The evaluation of hardware search also involves the search of the software mapping. Figure 5.14 shows the optimization curves for hardware/software co-design. The comparison of hardware search algorithms shows that BO provides consistently better performance than the constrained random search, and the comparison of software search algorithms shows the importance of mapping optimization in the co-design process. We find that the designs searched by BO achieve significantly better EDP on all neural models compared to the state-of-the-art manually designed accelerator (18.3%, 40.2%, 21.8% and 16.0% for ResNet, DQN, MLP and Transformer respectively).

#### 5.4.4 Ablations

In Figure 5.15 we compare different surrogate models and acquisition functions for Bayesian optimization of the software mapping. We found Gaussian processes with LCB to consistently outperform other alternatives.



Figure 5.15: GP with different surrogate models and acquisition functions.

In Figure 5.16 we investigate the robustness of LCB for software optimization using different values of  $\lambda$ . We found that  $\lambda = 0.1$  tends to be too greedy, but that above  $\lambda = 0.5$ , LCB tends to be fairly robust.



Figure 5.16: LCB acquisition function with different lambda values.

### 5.5 Summary

In this section, we have cast hardware/software co-design as a Bayesian optimization problem. We have shown that standard mechanisms have difficulty navigating the complex, highly constrained design space, so we have presented a novel constrained formulation that allows the optimizer to efficiently identify desirable points in this design space. The use of machine learning to automate hardware/software co-design opens many opportunities for future work. For example, transfer learning could dramatically reduce design time across designs and models. The techniques described here are not limited to DNN architectures, which is significant because as we enter the golden age of computer architecture [35], it is essential that we develop automatic mechanisms for architectural exploration that quickly produce custom hardware accelerators.

-------

**TASK ITEM A:** In the records, switch "提示箭头" to "引导箭头" in the lines from the one holding "发表于 2025-4-20 13:31</a>" through the one holding "发表于 2025-4-25 23:20", inclusive. Return only those lines, with everything else unchanged.
The text and the records are separate, unrelated material.

**PROVIDED INFORMATION:**
-------

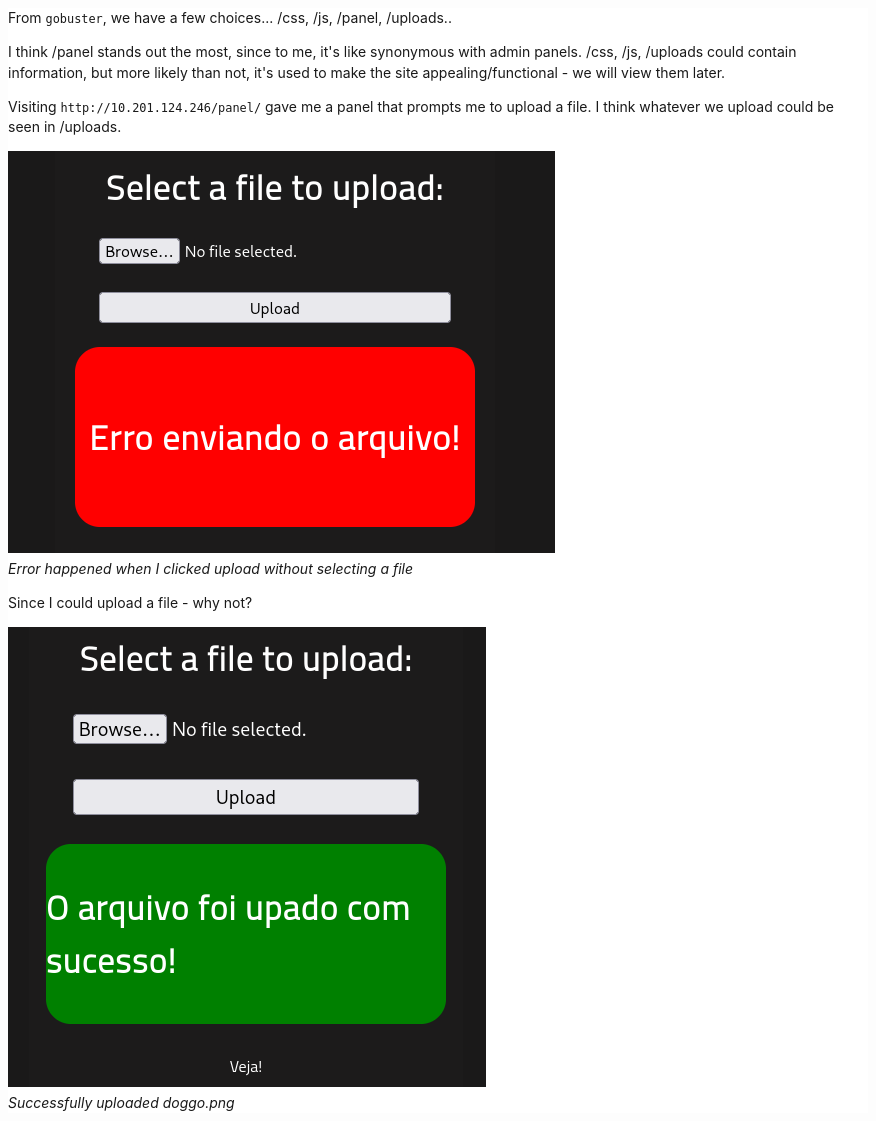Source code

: From `gobuster`, we have a few choices...
/css, /js, /panel, /uploads..

I think /panel stands out the most, since to me, it's like synonymous with admin panels. /css, /js, /uploads could contain information, but more likely than not, it's used to make the site appealing/functional - we will view them later.

Visiting `http://10.201.124.246/panel/` gave me a panel that prompts me to upload a file. I think whatever we upload could be seen in /uploads.

![panel error](/images/THM%3A%20RootMe/panelerror.png) <br>
*Error happened when I clicked upload without selecting a file*

Since I could upload a file - why not?

![doggo pic uploaded](/images/THM%3A%20RootMe/panelsuccess.png) <br>
*Successfully uploaded doggo.png*
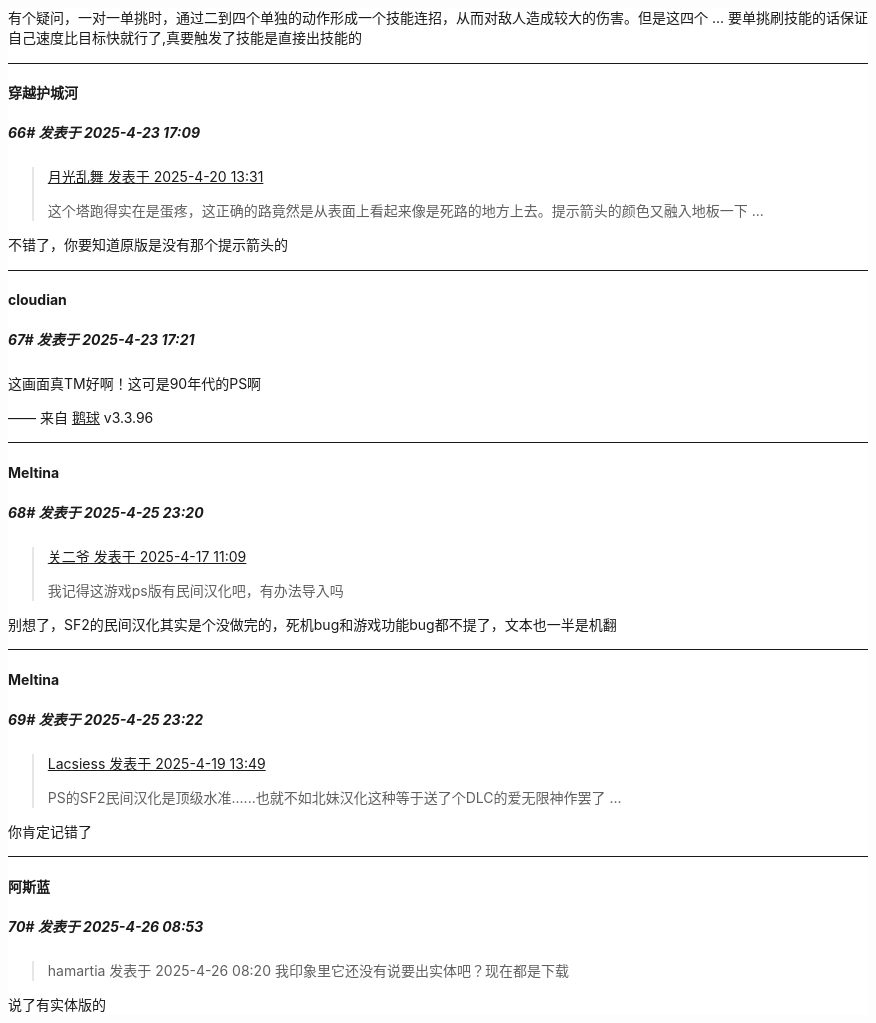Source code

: 有个疑问，一对一单挑时，通过二到四个单独的动作形成一个技能连招，从而对敌人造成较大的伤害。但是这四个 ...</blockquote>
要单挑刷技能的话保证自己速度比目标快就行了,真要触发了技能是直接出技能的


*****

####  穿越护城河  
##### 66#       发表于 2025-4-23 17:09

<blockquote><a href="httphttps://stage1st.com/2b/forum.php?mod=redirect&amp;goto=findpost&amp;pid=67740733&amp;ptid=2251034" target="_blank">月光乱舞 发表于 2025-4-20 13:31</a>

这个塔跑得实在是蛋疼，这正确的路竟然是从表面上看起来像是死路的地方上去。提示箭头的颜色又融入地板一下 ...</blockquote>
不错了，你要知道原版是没有那个提示箭头的


*****

####  cloudian  
##### 67#       发表于 2025-4-23 17:21

这画面真TM好啊！这可是90年代的PS啊

—— 来自 [鹅球](https://www.pgyer.com/GcUxKd4w) v3.3.96


*****

####  Meltina  
##### 68#       发表于 2025-4-25 23:20

<blockquote><a href="httphttps://stage1st.com/2b/forum.php?mod=redirect&amp;goto=findpost&amp;pid=67734034&amp;ptid=2251034" target="_blank">关二爷 发表于 2025-4-17 11:09</a>

我记得这游戏ps版有民间汉化吧，有办法导入吗</blockquote>
别想了，SF2的民间汉化其实是个没做完的，死机bug和游戏功能bug都不提了，文本也一半是机翻

*****

####  Meltina  
##### 69#       发表于 2025-4-25 23:22

<blockquote><a href="httphttps://stage1st.com/2b/forum.php?mod=redirect&amp;goto=findpost&amp;pid=67738736&amp;ptid=2251034" target="_blank">Lacsiess 发表于 2025-4-19 13:49</a>

PS的SF2民间汉化是顶级水准......也就不如北妹汉化这种等于送了个DLC的爱无限神作罢了 ...</blockquote>
你肯定记错了


*****

####  阿斯蓝  
##### 70#       发表于 2025-4-26 08:53

<blockquote>hamartia 发表于 2025-4-26 08:20
我印象里它还没有说要出实体吧？现在都是下载</blockquote>
说了有实体版的
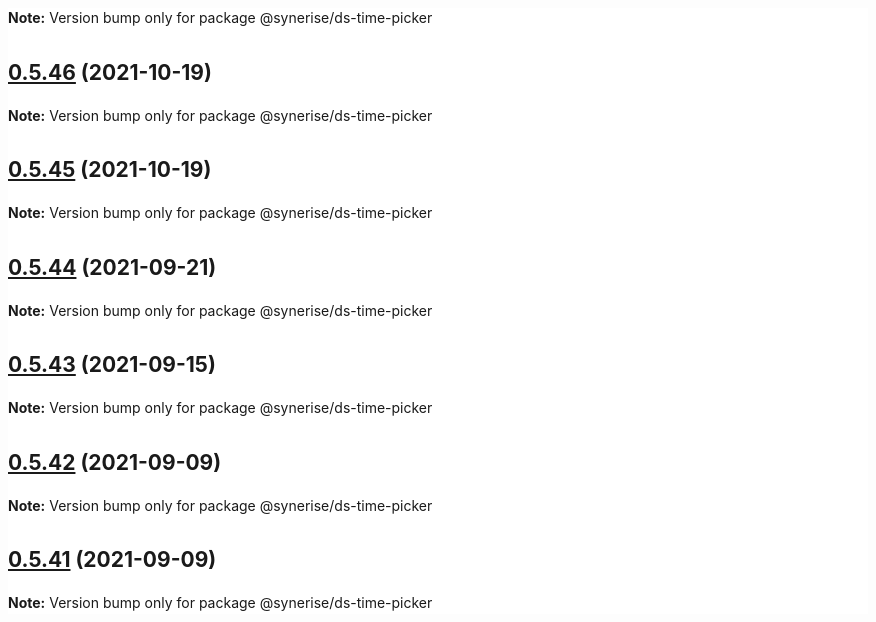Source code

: **Note:** Version bump only for package @synerise/ds-time-picker





## [0.5.46](https://github.com/Synerise/synerise-design/compare/@synerise/ds-time-picker@0.5.45...@synerise/ds-time-picker@0.5.46) (2021-10-19)

**Note:** Version bump only for package @synerise/ds-time-picker





## [0.5.45](https://github.com/Synerise/synerise-design/compare/@synerise/ds-time-picker@0.5.44...@synerise/ds-time-picker@0.5.45) (2021-10-19)

**Note:** Version bump only for package @synerise/ds-time-picker





## [0.5.44](https://github.com/Synerise/synerise-design/compare/@synerise/ds-time-picker@0.5.43...@synerise/ds-time-picker@0.5.44) (2021-09-21)

**Note:** Version bump only for package @synerise/ds-time-picker





## [0.5.43](https://github.com/Synerise/synerise-design/compare/@synerise/ds-time-picker@0.5.42...@synerise/ds-time-picker@0.5.43) (2021-09-15)

**Note:** Version bump only for package @synerise/ds-time-picker





## [0.5.42](https://github.com/Synerise/synerise-design/compare/@synerise/ds-time-picker@0.5.41...@synerise/ds-time-picker@0.5.42) (2021-09-09)

**Note:** Version bump only for package @synerise/ds-time-picker





## [0.5.41](https://github.com/Synerise/synerise-design/compare/@synerise/ds-time-picker@0.5.40...@synerise/ds-time-picker@0.5.41) (2021-09-09)

**Note:** Version bump only for package @synerise/ds-time-picker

-------

**TASK ITEM B:** In the co-design passage, what EDP improvement did the BO-searched designs achieve on DQN compared to the state-of-the-art manually designed accelerator?

**TASK RESULT A:**
<blockquote><a href="httphttps://stage1st.com/2b/forum.php?mod=redirect&amp;goto=findpost&amp;pid=67740733&amp;ptid=2251034" target="_blank">月光乱舞 发表于 2025-4-20 13:31</a>

这个塔跑得实在是蛋疼，这正确的路竟然是从表面上看起来像是死路的地方上去。引导箭头的颜色又融入地板一下 ...</blockquote>
不错了，你要知道原版是没有那个引导箭头的


*****

####  cloudian  
##### 67#       发表于 2025-4-23 17:21

这画面真TM好啊！这可是90年代的PS啊

—— 来自 [鹅球](https://www.pgyer.com/GcUxKd4w) v3.3.96


*****

####  Meltina  
##### 68#       发表于 2025-4-25 23:20

**TASK RESULT B:** 40.2%